De nuevo nos hemos plantado sin
darnos cuenta en Navidades. Y con ellas nuevas celebraciones en nuestra
parroquia, en nuestra casa, en casa de los amigos. Todas ellas con un
denominador común; un protagonista principal muy especial que es Nuestro Señor
Jesucristo.
Porque eso es lo que celebramos
en estas fiestas de Navidad; el nacimiento del niño Dios en el portal de Belén,
que se hizo hombre igual que nosotros excepto en el pecado, para redimirnos.

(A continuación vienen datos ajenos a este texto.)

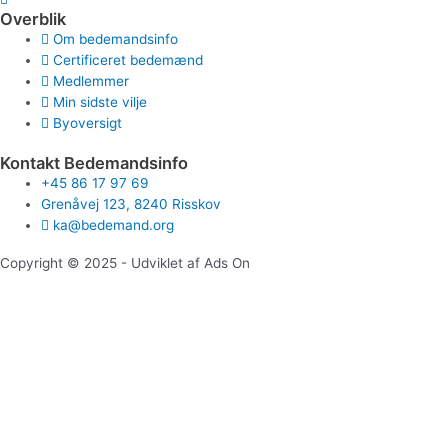
Overblik
Om bedemandsinfo
Certificeret bedemænd
Medlemmer
Min sidste vilje
Byoversigt
Kontakt Bedemandsinfo
+45 86 17 97 69
Grenåvej 123, 8240 Risskov
ka@bedemand.org
Copyright © 2025 - Udviklet af Ads On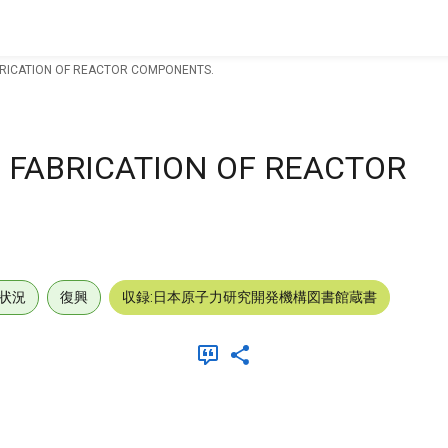
ABRICATION OF REACTOR COMPONENTS.
N FABRICATION OF REACTOR
状況
復興
収録:日本原子力研究開発機構図書館蔵書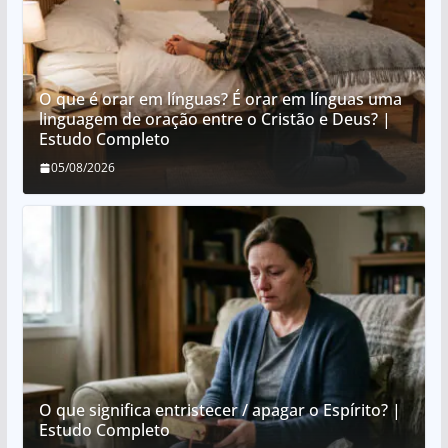
O que é orar em línguas? É orar em línguas uma
linguagem de oração entre o Cristão e Deus? |
Estudo Completo
05/08/2026
O que significa entristecer / apagar o Espírito? |
Estudo Completo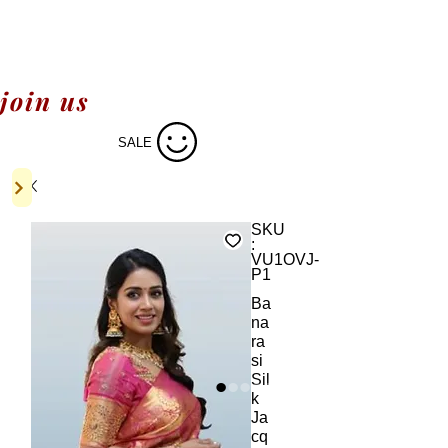
join us
SALE
SKU
:
VU1OVJ-
P1
Ba
na
ra
si
Sil
k
Ja
cq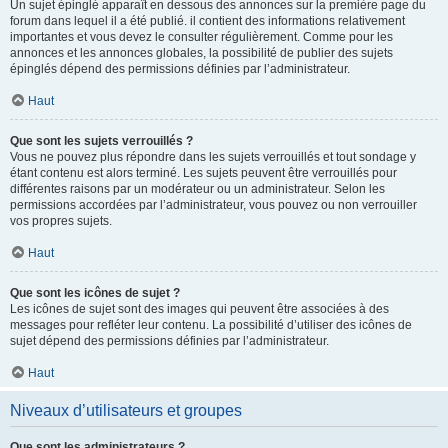
Un sujet épinglé apparaît en dessous des annonces sur la première page du
forum dans lequel il a été publié. il contient des informations relativement
importantes et vous devez le consulter régulièrement. Comme pour les
annonces et les annonces globales, la possibilité de publier des sujets
épinglés dépend des permissions définies par l’administrateur.
Haut
Que sont les sujets verrouillés ?
Vous ne pouvez plus répondre dans les sujets verrouillés et tout sondage y
étant contenu est alors terminé. Les sujets peuvent être verrouillés pour
différentes raisons par un modérateur ou un administrateur. Selon les
permissions accordées par l’administrateur, vous pouvez ou non verrouiller
vos propres sujets.
Haut
Que sont les icônes de sujet ?
Les icônes de sujet sont des images qui peuvent être associées à des
messages pour refléter leur contenu. La possibilité d’utiliser des icônes de
sujet dépend des permissions définies par l’administrateur.
Haut
Niveaux d’utilisateurs et groupes
Que sont les administrateurs ?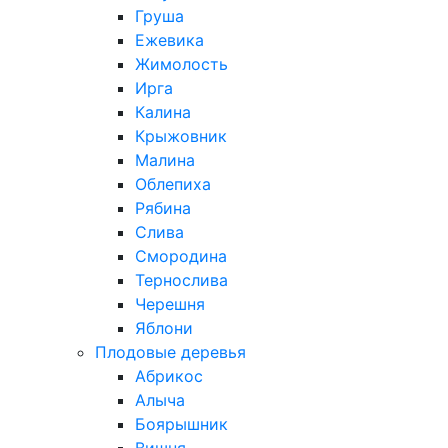
Груша
Ежевика
Жимолость
Ирга
Калина
Крыжовник
Малина
Облепиха
Рябина
Слива
Смородина
Тернослива
Черешня
Яблони
Плодовые деревья
Абрикос
Алыча
Боярышник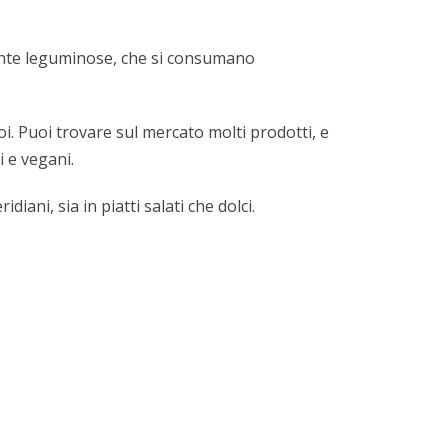
piante leguminose, che si consumano
i. Puoi trovare sul mercato molti prodotti, e
i e vegani
.
ani, sia in piatti salati che dolci.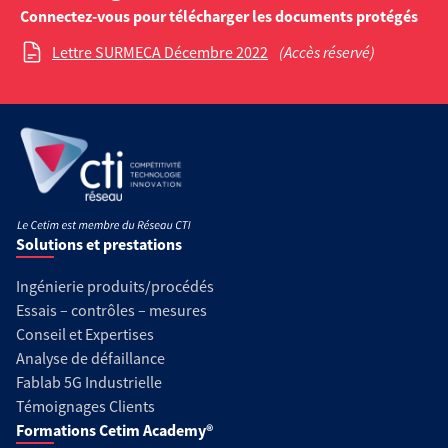
Connectez-vous pour télécharger les documents protégés
Lettre SURMECA Décembre 2022
(Accès réservé)
Solutions et prestations
Ingénierie produits/procédés
Essais – contrôles – mesures
Conseil et Expertises
Analyse de défaillance
Fablab 5G Industrielle
Témoignages Clients
Formations Cetim Academy®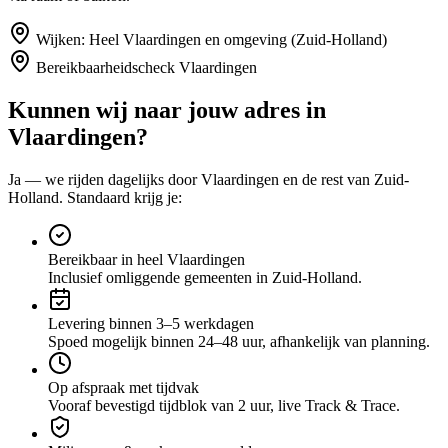
Wijken:
Heel Vlaardingen en omgeving (Zuid-Holland)
Bereikbaarheidscheck
Vlaardingen
Kunnen wij naar jouw adres in
Vlaardingen
?
Ja — we rijden dagelijks door
Vlaardingen
en de rest van Zuid-
Holland
. Standaard krijg je:
Bereikbaar in heel Vlaardingen
Inclusief omliggende gemeenten in Zuid-Holland.
Levering binnen 3–5 werkdagen
Spoed mogelijk binnen 24–48 uur, afhankelijk van planning.
Op afspraak met tijdvak
Vooraf bevestigd tijdblok van 2 uur, live Track & Trace.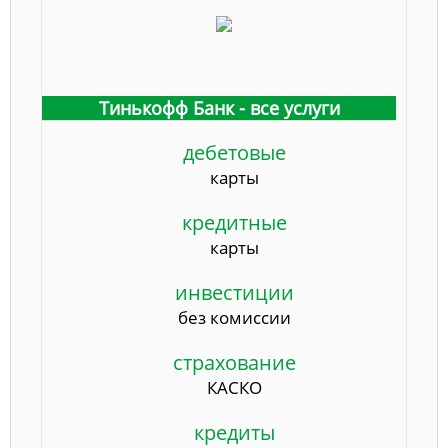
Тинькофф Банк - все услуги
дебетовые
карты
кредитные
карты
инвестиции
без комиссии
страхование
КАСКО
кредиты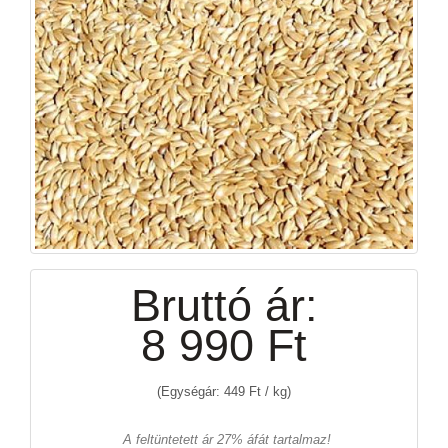
Bruttó ár:
8 990 Ft
(Egységár: 449 Ft / kg)
A feltüntetett ár 27% áfát tartalmaz!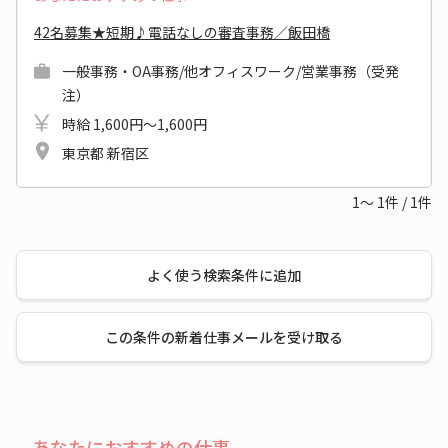
42名募集★短期♪電話なしの審査事務／飯田橋
一般事務・OA事務/他オフィスワーク/営業事務（受発
注）
時給 1,600円～1,600円
東京都 新宿区
1～
1
件
/
1
件
よく使う検索条件に追加
この条件の新着仕事メールを受け取る
あなたにおすすめの仕事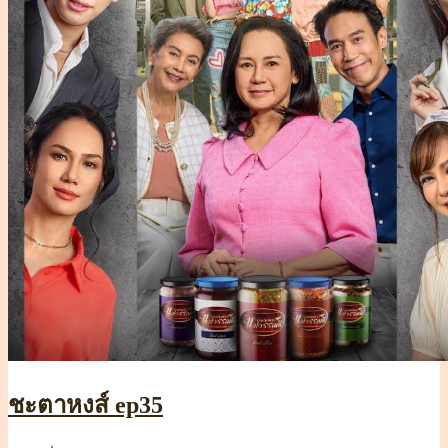
ชะตาหงส์ ep35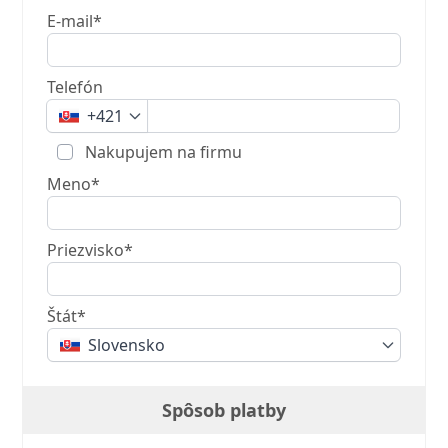
E-mail*
Telefón
+421
Nakupujem na firmu
Meno*
Priezvisko*
Štát*
Slovensko
Spôsob platby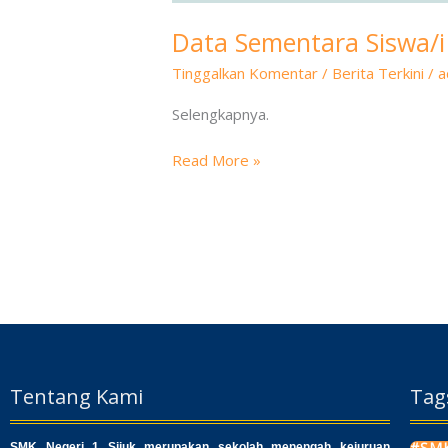
Data Sementara Siswa/i 
Tinggalkan Komentar
/
Berita Terkini
/
a
Selengkapnya.
Read More »
Tentang Kami
Tag
#SMK
SMK Negeri 1 Sijuk merupakan sekolah menengah kejuruan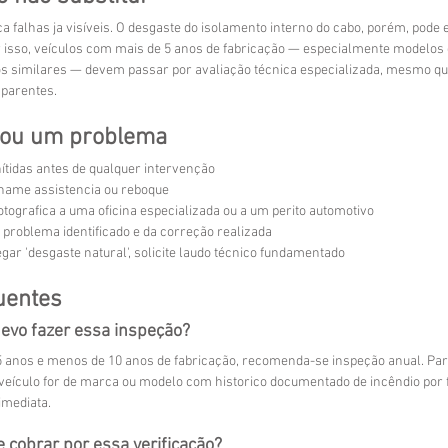
ica falhas ja visíveis. O desgaste do isolamento interno do cabo, porém, pod
or isso, veículos com mais de 5 anos de fabricação — especialmente modelos 
s similares — devem passar por avaliação técnica especializada, mesmo que
aparentes.
icou um problema
tidas antes de qualquer intervenção
 chame assistencia ou reboque
tografica a uma oficina especializada ou a um perito automotivo
do problema identificado e da correção realizada
gar 'desgaste natural', solicite laudo técnico fundamentado
uentes
evo fazer essa inspeção?
5 anos e menos de 10 anos de fabricação, recomenda-se inspeção anual. Par
 veículo for de marca ou modelo com historico documentado de incêndio por f
imediata.
 cobrar por essa verificação?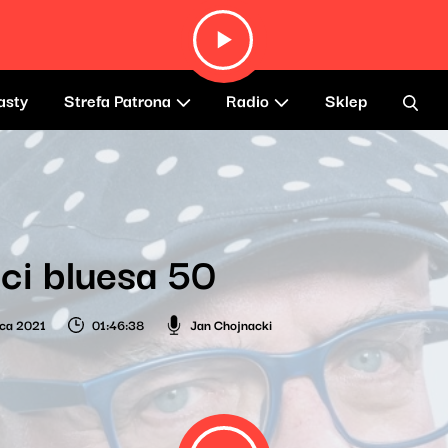
asty
Strefa Patrona
Radio
Sklep
ci bluesa 50
ca 2021
01:46:38
Jan Chojnacki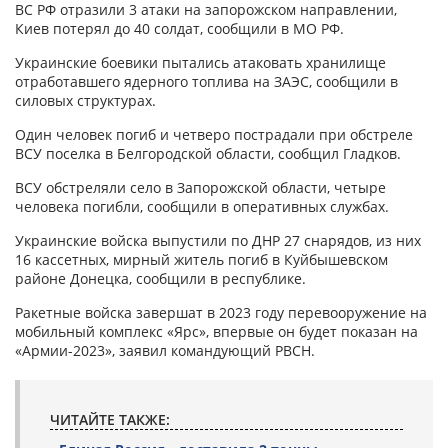
ВС РФ отразили 3 атаки на запорожском направлении,
Киев потерял до 40 солдат, сообщили в МО РФ.
Украинские боевики пытались атаковать хранилище
отработавшего ядерного топлива на ЗАЭС, сообщили в
силовых структурах.
Один человек погиб и четверо пострадали при обстреле
ВСУ поселка в Белгородской области, сообщил Гладков.
ВСУ обстреляли село в Запорожской области, четыре
человека погибли, сообщили в оперативных службах.
Украинские войска выпустили по ДНР 27 снарядов, из них
16 кассетных, мирный житель погиб в Куйбышевском
районе Донецка, сообщили в республике.
Ракетные войска завершат в 2023 году перевооружение на
мобильный комплекс «Ярс», впервые он будет показан на
«Армии-2023», заявил командующий РВСН.
ЧИТАЙТЕ ТАКЖЕ: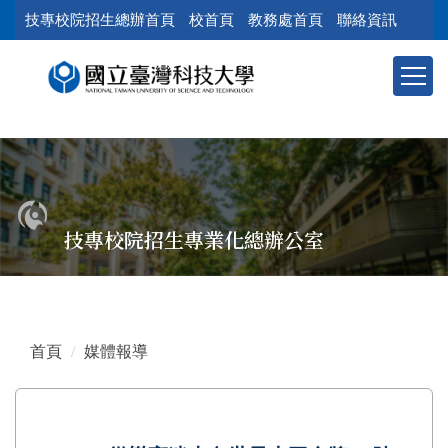
跳
技專校院招生總辦首頁
校首頁
教務處首頁
聯絡資訊
到
主
要
內
容
區
塊
技專校院招生專業化總辦公室
首頁
媒體報導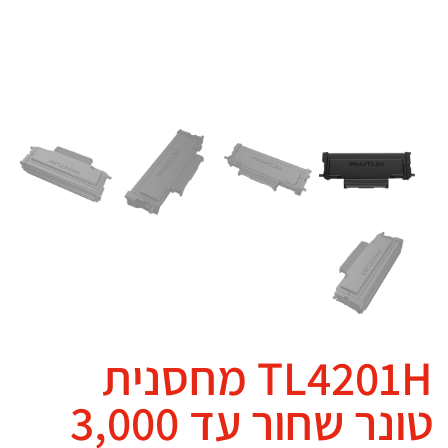
TL4201H מחסנית
טונר שחור עד 3,000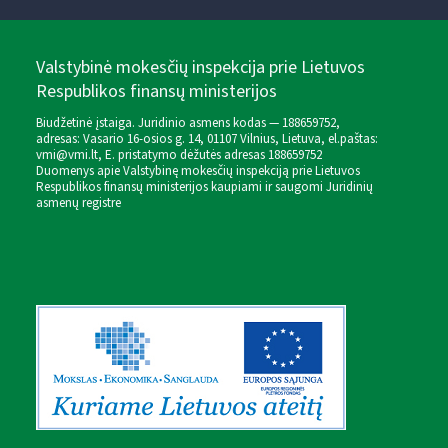
Valstybinė mokesčių inspekcija prie Lietuvos
Respublikos finansų ministerijos
Biudžetinė įstaiga. Juridinio asmens kodas — 188659752,
adresas: Vasario 16-osios g. 14, 01107 Vilnius, Lietuva, el.paštas:
vmi@vmi.lt
, E. pristatymo dėžutės adresas 188659752
Duomenys apie Valstybinę mokesčių inspekciją prie Lietuvos
Respublikos finansų ministerijos kaupiami ir saugomi Juridinių
asmenų registre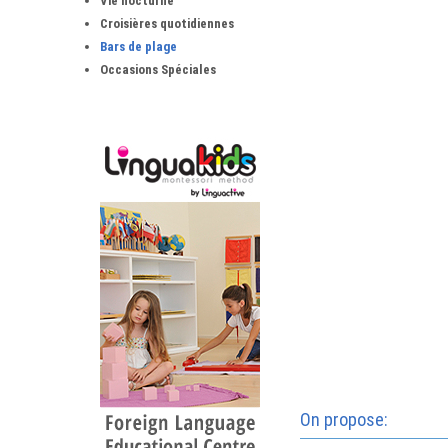
Vie nocturne
Croisières quotidiennes
Bars de plage
Occasions Spéciales
On propose: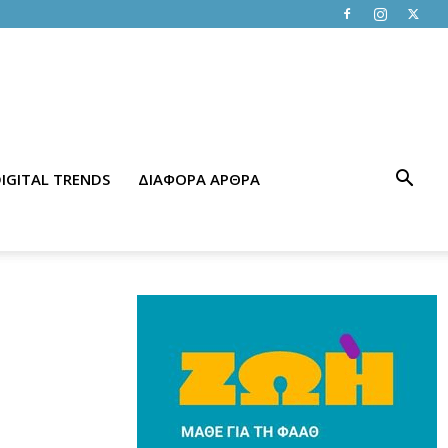
IGITAL TRENDS
ΔΙΑΦΟΡΑ ΑΡΘΡΑ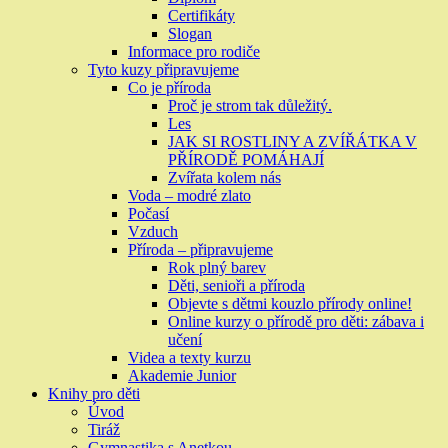
Certifikáty
Slogan
Informace pro rodiče
Tyto kuzy připravujeme
Co je příroda
Proč je strom tak důležitý.
Les
JAK SI ROSTLINY A ZVÍŘÁTKA V
PŘÍRODĚ POMÁHAJÍ
Zvířata kolem nás
Voda – modré zlato
Počasí
Vzduch
Příroda – připravujeme
Rok plný barev
Děti, senioři a příroda
Objevte s dětmi kouzlo přírody online!
Online kurzy o přírodě pro děti: zábava i
učení
Videa a texty kurzu
Akademie Junior
Knihy pro děti
Úvod
Tiráž
Gymnastika s Anetkou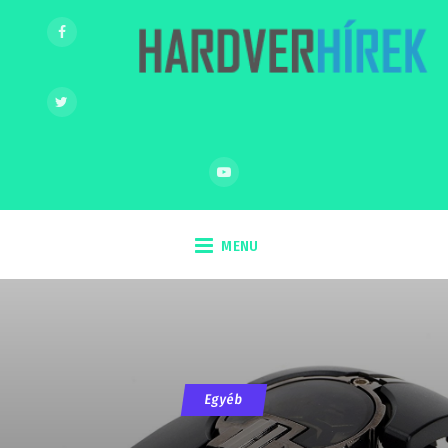
MENU
Egyéb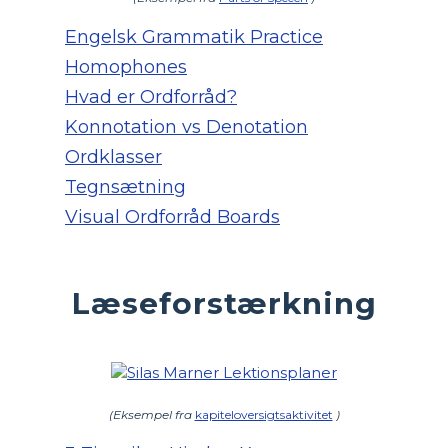
Engelsk Grammatik Practice
Homophones
Hvad er Ordforråd?
Konnotation vs Denotation
Ordklasser
Tegnsætning
Visual Ordforråd Boards
Læseforstærkning
(Eksempel fra
kapiteloversigtsaktivitet
)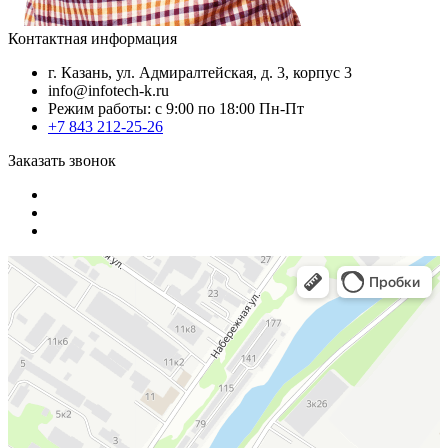
Контактная информация
г. Казань, ул. Адмиралтейская, д. 3, корпус 3
info@infotech-k.ru
Режим работы: с 9:00 по 18:00 Пн-Пт
+7 843 212-25-26
Заказать звонок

Que vino al mundo en estas fechas para estar con nosotros y hacernos el
maravilloso regalo de la Salvación, a través de su pasión y muerte en cruz.
¿Habría sido posible hacerlo de otro modo? Por supuesto que sí; para Dios nada
hay imposible. Podría habernos salvado en la distancia, pero en su infinito
amor quiso compartir con nosotros nuestra naturaleza, hacerse uno de nosotros y
salvarnos a costa del sacrificio de su pasión y muerte en cruz. “Nadie tiene
mayor amor que el que da la vida por sus amigos”. (Jn 15, 13)
Exactamente ese es el sentido de
la Navidad. No celebramos a los Reyes, aunque sea una bonita tradición con
larga raigambre en nuestro país (y donde estén los Reyes que se quite Santa
Claus), por supuesto mucho menos celebramos a Papá Noel (vestido de Coca Cola
mucho menos), ni son esenciales los regalos, ni se identifica con eso que
llaman el “espíritu de la Navidad” (lo que quiera que sea), ni es un momento
especial para reunirse cada cual con los suyos, ni la Navidad eres tú como dice
el anuncio. La Navidad es la fiesta del nacimiento de Jesucristo, como nos
enseñaban muy bien enseñado en el cole. ¡Y no existe mejor regalo! Pero poco a
poco hemos ido perdiendo ese sentido de la Navidad y la hemos ido paganizando.
Y hay hasta algunos que hablan de la navidad civil… ¿Navidad civil? ¿Os
imagináis fiesta de fin del Ramadán civil? Seguramente no. Normal.